For reasons that I feel are genuine to me, I avoid family functions like it were a plague. I’m just not in a very ‘family gathering’ mood for the past few years. So that means not going for weddings, family parties, gatherings in a house/venue, child births, house warmings etc. I do not know how many kinds of excuses I can invent but large gatherings of people just make me uncomfortable at the moment and I can’t wait for it to be over. Also, I hate the same stupid questions being asked again and again which only go on to irritate me and it’s only the comfort of alcohol (if provided at the venue) that can keep me from bolting.
The last two family gatherings I had attended mandated my being there – last year we had my dad turning 70 in January and my mom turning 60 in September. Both were momentous occasions and special for my parents and therefore I just had to go and so I went and I pretended to have fun. It was more important for me to see that my dad & mom had what they wished for on that occasion and that they were enjoying themselves. But there are nosy people who, on seeing me, grab my personal space and start bombarding me with talk. And they always feel that I have lost my way and that they need to advise me. A lot of this has to do with my parents – have always felt that it is due to my father & mother that my other relatives feel that they have this ‘right’ to sit and judge, belittle and advice me. When I look at them I know that they aren’t in such higher positions that they can advice anyone! But they consider it their right. Fuck no!

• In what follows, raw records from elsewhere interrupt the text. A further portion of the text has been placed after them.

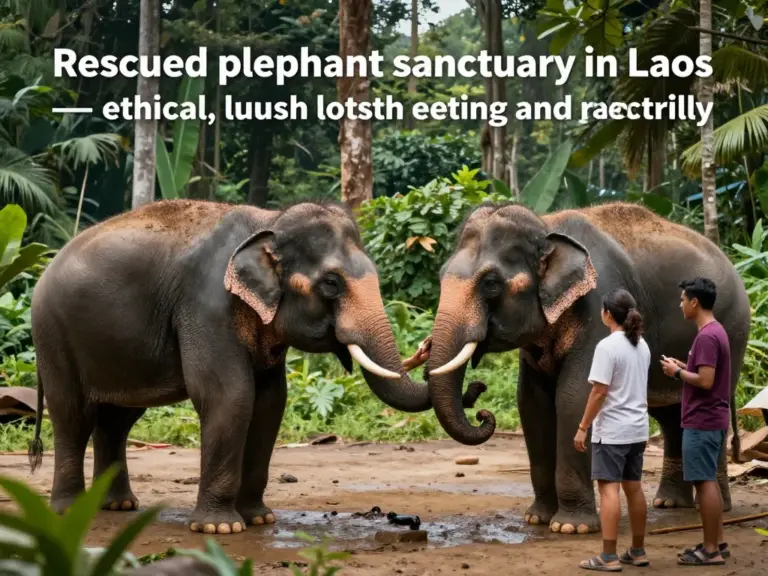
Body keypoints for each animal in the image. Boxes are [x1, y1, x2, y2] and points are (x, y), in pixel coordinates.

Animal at [28, 199, 485, 535]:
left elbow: (269, 402)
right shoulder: (205, 305)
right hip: (53, 334)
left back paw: (118, 505)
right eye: (331, 284)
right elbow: (230, 396)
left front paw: (260, 519)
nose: (477, 392)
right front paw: (221, 529)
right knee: (72, 415)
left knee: (116, 420)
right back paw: (69, 511)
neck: (269, 221)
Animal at [423, 201, 750, 535]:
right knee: (671, 415)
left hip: (732, 332)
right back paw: (669, 503)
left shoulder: (597, 306)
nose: (481, 406)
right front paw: (537, 518)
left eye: (490, 284)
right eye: (441, 276)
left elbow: (575, 397)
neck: (546, 227)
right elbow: (532, 403)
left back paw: (715, 507)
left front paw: (571, 527)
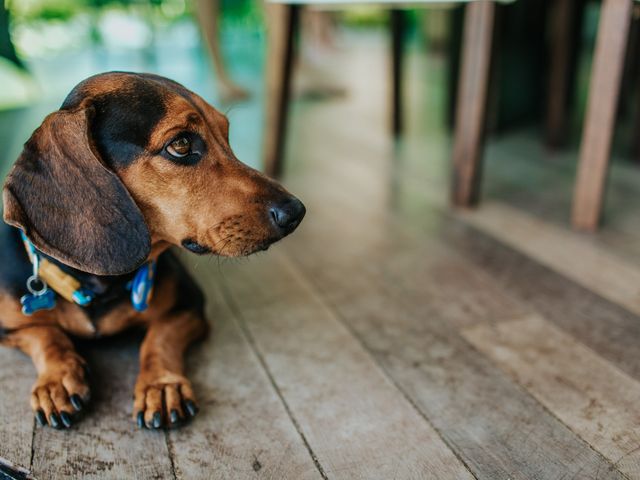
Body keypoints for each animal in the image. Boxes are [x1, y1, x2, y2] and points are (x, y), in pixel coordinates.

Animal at [0, 72, 304, 432]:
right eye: (181, 145)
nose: (296, 212)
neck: (99, 287)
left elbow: (159, 336)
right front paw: (57, 379)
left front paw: (160, 385)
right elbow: (45, 334)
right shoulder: (10, 329)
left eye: (226, 135)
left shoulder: (190, 306)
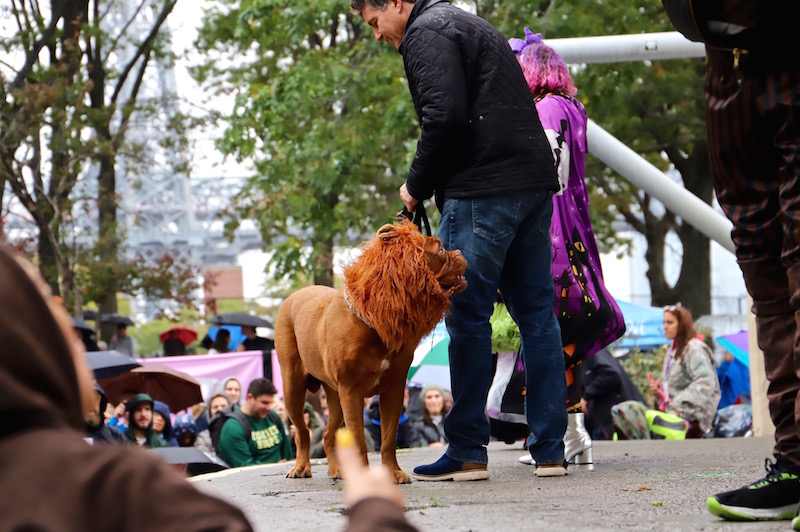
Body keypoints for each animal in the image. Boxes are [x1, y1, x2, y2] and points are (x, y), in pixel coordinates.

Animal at [276, 218, 466, 484]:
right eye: (439, 249)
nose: (459, 252)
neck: (375, 322)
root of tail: (293, 296)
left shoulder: (393, 389)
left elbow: (388, 438)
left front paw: (393, 472)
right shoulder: (351, 392)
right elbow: (359, 441)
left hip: (333, 397)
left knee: (328, 433)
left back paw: (337, 470)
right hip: (293, 386)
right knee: (302, 432)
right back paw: (301, 467)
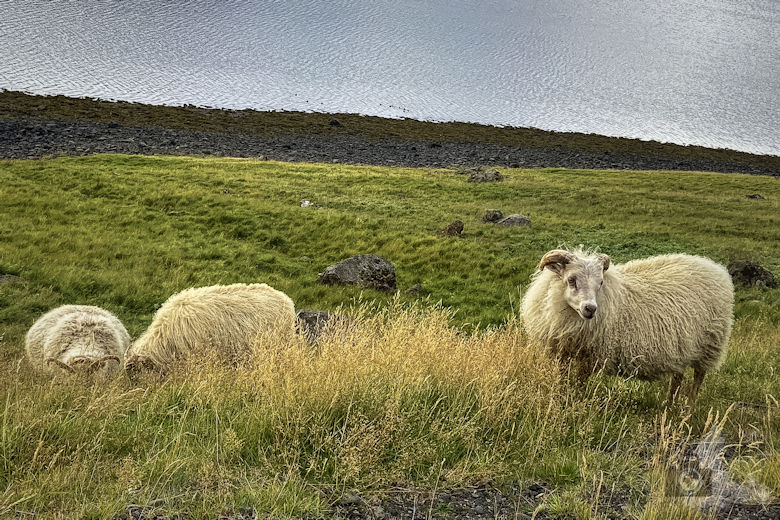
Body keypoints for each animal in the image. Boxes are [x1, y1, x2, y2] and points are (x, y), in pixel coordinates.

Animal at [521, 248, 734, 402]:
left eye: (600, 283)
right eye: (571, 280)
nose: (590, 309)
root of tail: (715, 268)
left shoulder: (592, 357)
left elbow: (579, 383)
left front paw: (575, 402)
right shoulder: (562, 352)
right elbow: (563, 380)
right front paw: (561, 398)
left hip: (710, 344)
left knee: (698, 377)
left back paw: (689, 408)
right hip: (683, 348)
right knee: (678, 377)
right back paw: (669, 404)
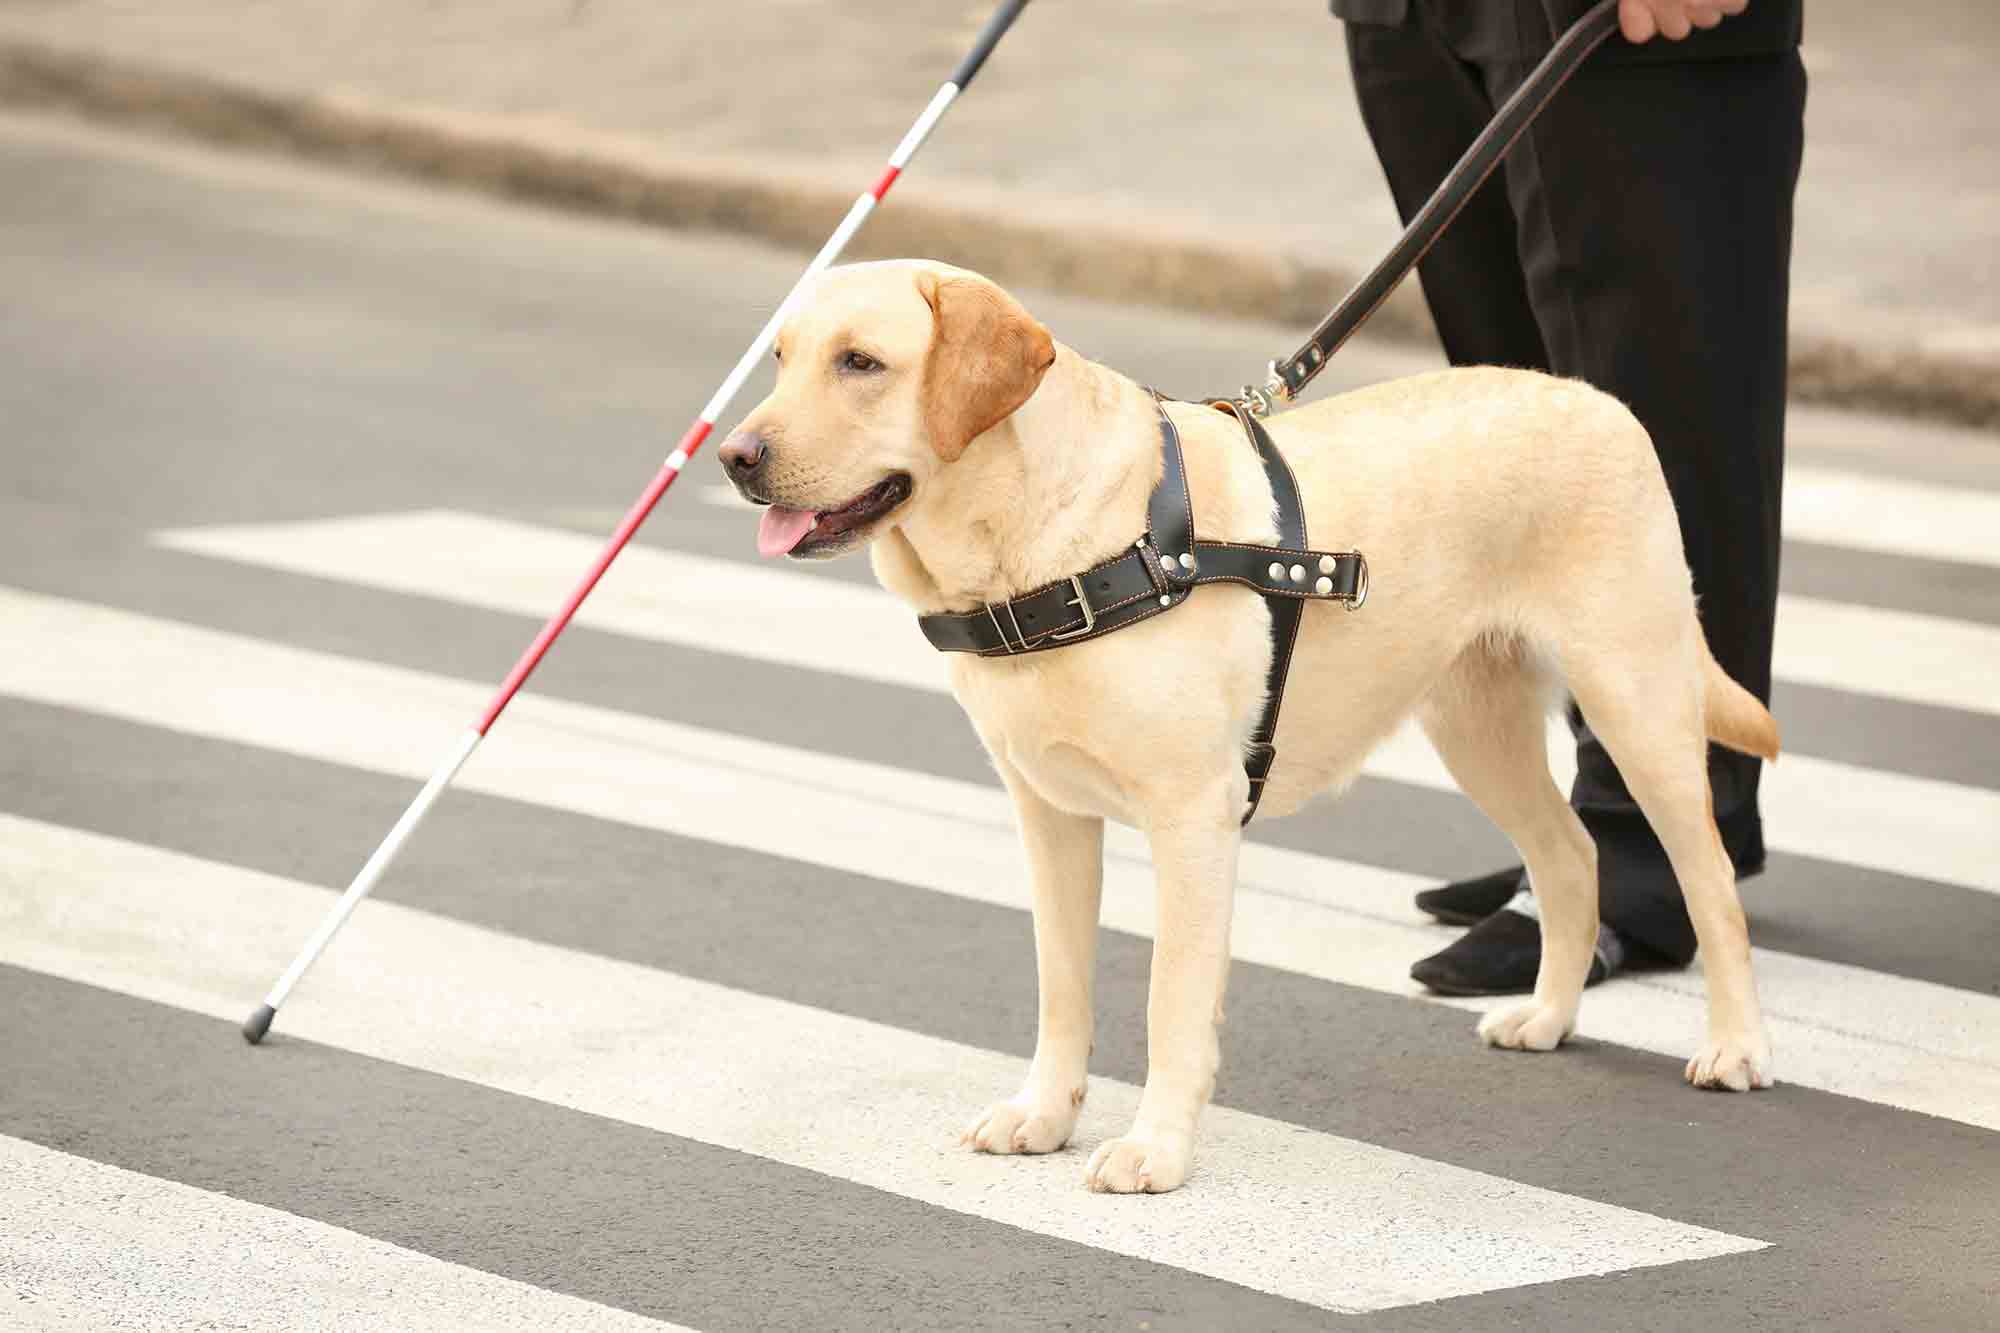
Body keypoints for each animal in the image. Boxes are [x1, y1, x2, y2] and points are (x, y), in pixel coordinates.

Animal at [720, 260, 1784, 1192]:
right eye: (780, 357)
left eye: (862, 362)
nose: (734, 457)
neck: (1050, 546)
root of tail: (1597, 399)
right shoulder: (1049, 813)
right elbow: (1061, 984)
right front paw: (1045, 1115)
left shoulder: (1193, 817)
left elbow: (1170, 998)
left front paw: (1154, 1150)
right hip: (1474, 723)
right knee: (1569, 854)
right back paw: (1550, 1014)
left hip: (1635, 695)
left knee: (1707, 880)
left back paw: (1737, 1045)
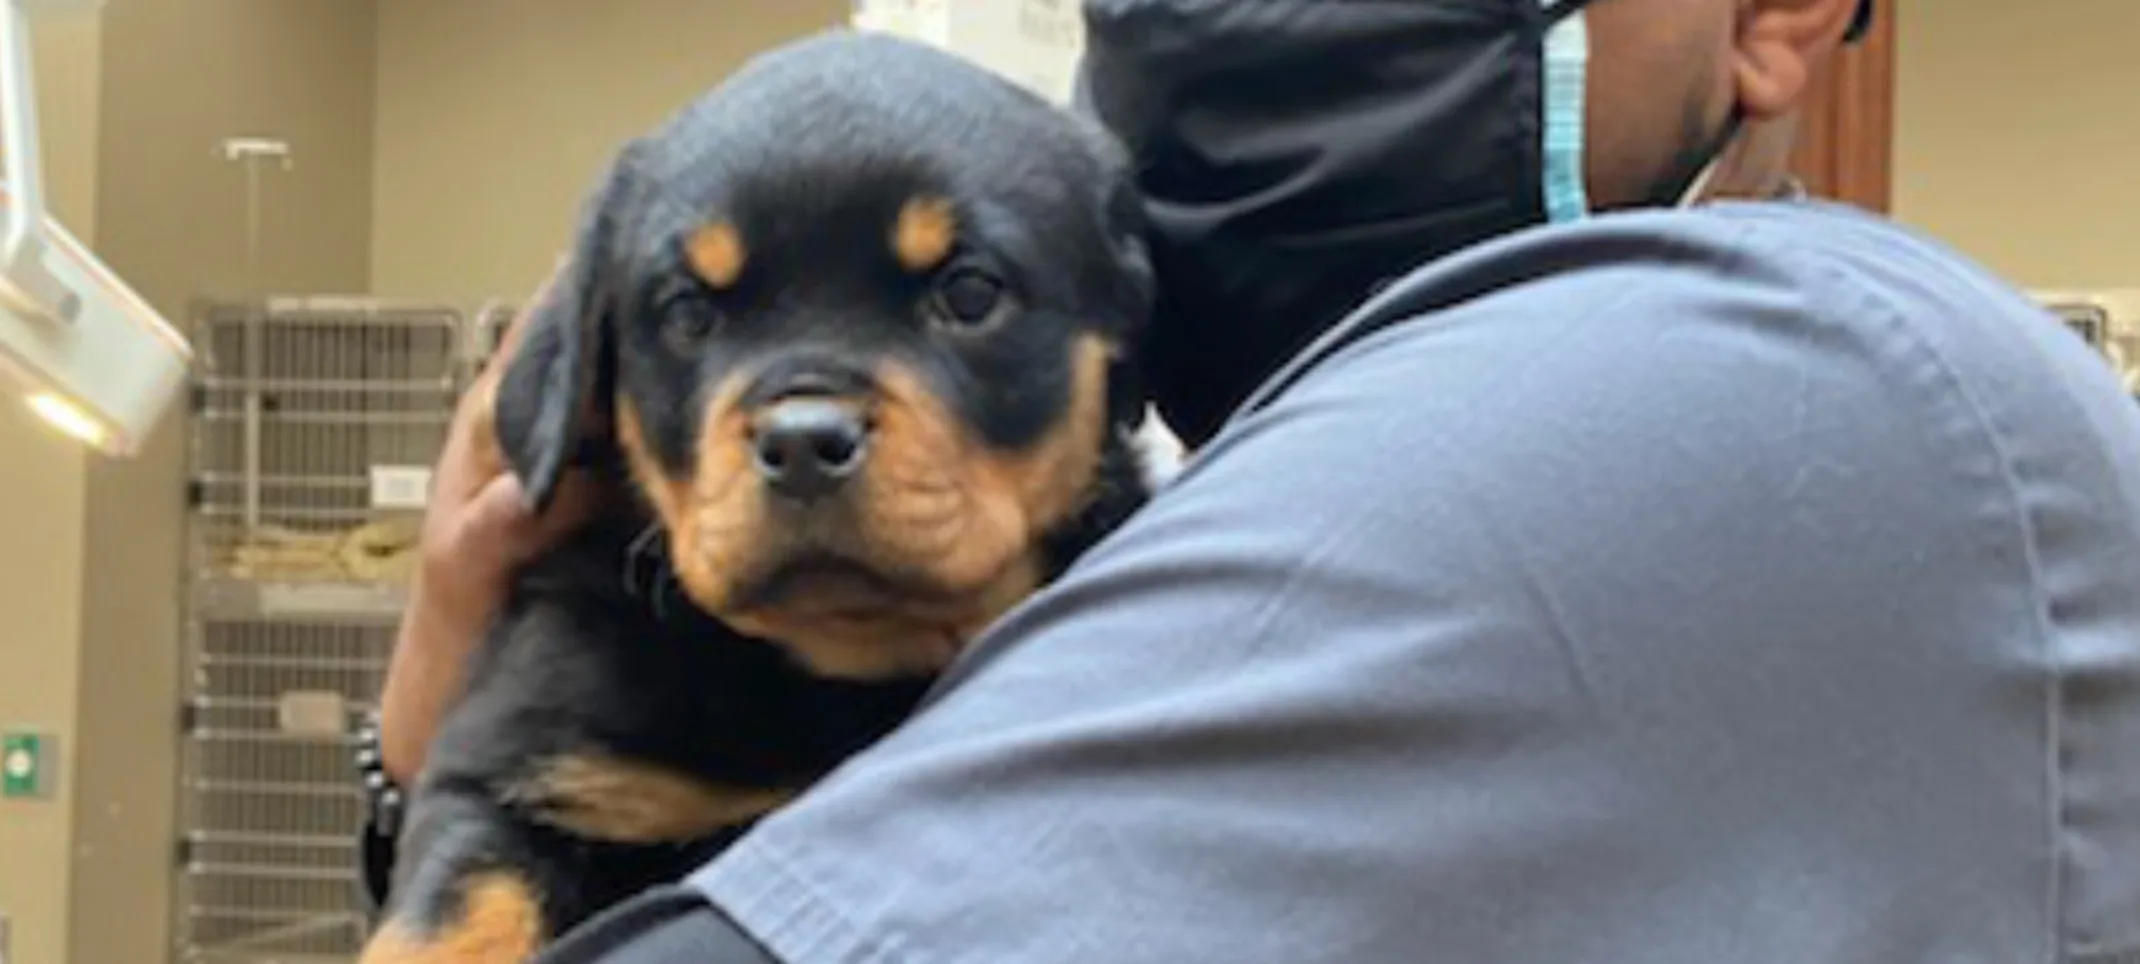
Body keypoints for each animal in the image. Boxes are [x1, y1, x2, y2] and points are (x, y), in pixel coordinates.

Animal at [363, 30, 1155, 964]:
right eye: (687, 311)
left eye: (969, 292)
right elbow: (453, 919)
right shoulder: (513, 765)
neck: (832, 667)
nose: (803, 442)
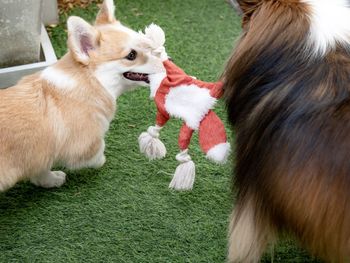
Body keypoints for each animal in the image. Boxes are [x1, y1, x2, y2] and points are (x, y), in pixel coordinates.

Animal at [0, 0, 164, 193]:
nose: (165, 63)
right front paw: (101, 160)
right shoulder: (84, 144)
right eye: (131, 55)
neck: (89, 81)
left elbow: (41, 171)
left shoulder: (38, 157)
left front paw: (51, 180)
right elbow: (98, 149)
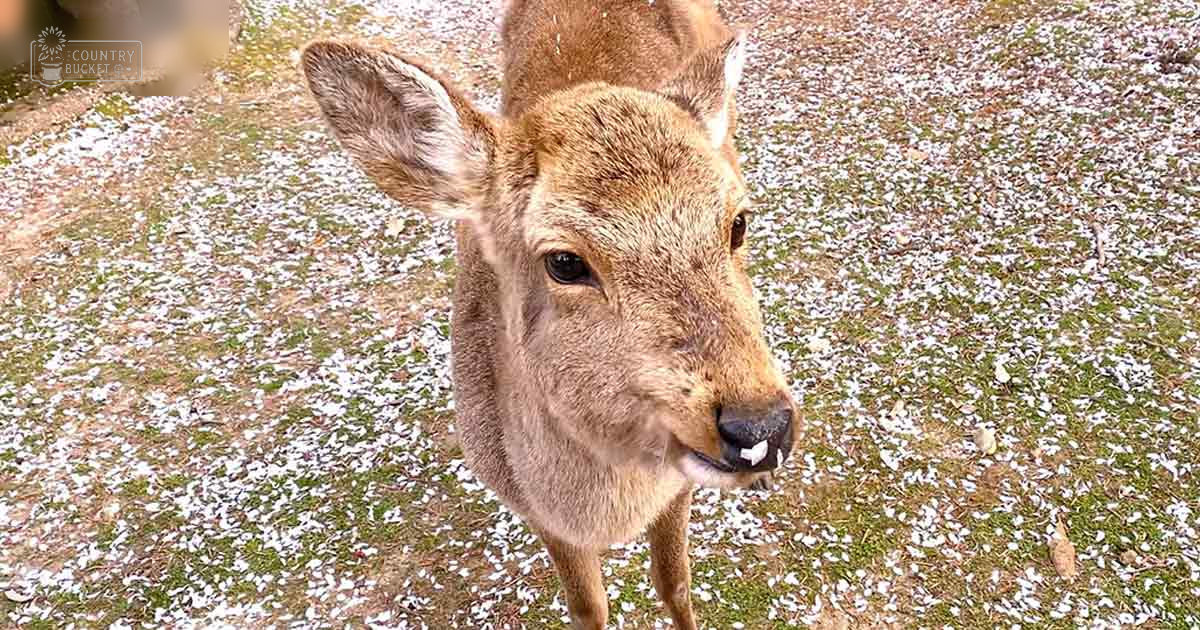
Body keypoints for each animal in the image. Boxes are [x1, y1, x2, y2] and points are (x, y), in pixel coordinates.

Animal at [301, 1, 796, 627]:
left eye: (738, 223)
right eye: (564, 261)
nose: (761, 428)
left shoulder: (678, 485)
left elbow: (675, 583)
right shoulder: (534, 509)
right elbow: (588, 608)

Marriage is one such agenda for discussion on these occasions. I’m 34 and not married and hence that is a big topic of discussion. What these morons with half a brain don’t realize is that they are just depressing me. Oh and by the way, I discovered from a cousin of mine that there are some relatives, mostly my mom’s first cousins, who think that I have a bad reputation and am a bad influence because – get this – why would I, past the age of 30, be unmarried! Like it is a personal choice! Grow some sense you assholes. I don’t want to wimp out and let my parents pick out a girl for me (unlike most of your children have chosen) and since I haven’t found a woman myself, I am unmarried! There I said it and if anyone has a problem with that, go fuck yourself!
I’ve had it with people judging me based on their assumptions and preconceptions. I might say something back which is so obvious on their lives and ask them what makes them such experts that they can give me advice. Some of them are well meaning but their ill-conceived methods far outweigh the good intentions. At the last couple of events I could see a couple of relatives, faces lighting up on seeing me and marching in my direction, with me finding no place to hide. And at my father’s 70th birthday an uncle passed an unwarranted comment at me, to which I replied something sarcastically but he was too stupid to understand. I wanted to say something more but then I looked at the sorry figure this asshole was and thought to myself “fucker, the joke’s on you”!
And there are some others who I don’t care about and I know what they think of me and the thing is I think even worse of them. Loser, moron, half brain, moocher, numbnuts, kiss ass, pathetic fool, wind bag, idiot who doesn’t count in the big scheme of things – these are the names I’ve given to some of these relatives who think they are bigger than what they actually are. So do you think that the next time I hear a comment, I’m going to lay low like an obedient dog and pretend to roll over? No, I’m going to give it back to them, two or three insults, faster than they dulled brains can even think back a retort. But then things would get strained between me and my parents and as it is my mom and I don’t get along very well. She does not care if I am right; her family meaning brothers, sisters, cousins – can’t do no wrong. So why push it?
For any of these reasons, I am not going to suffer fools lightly.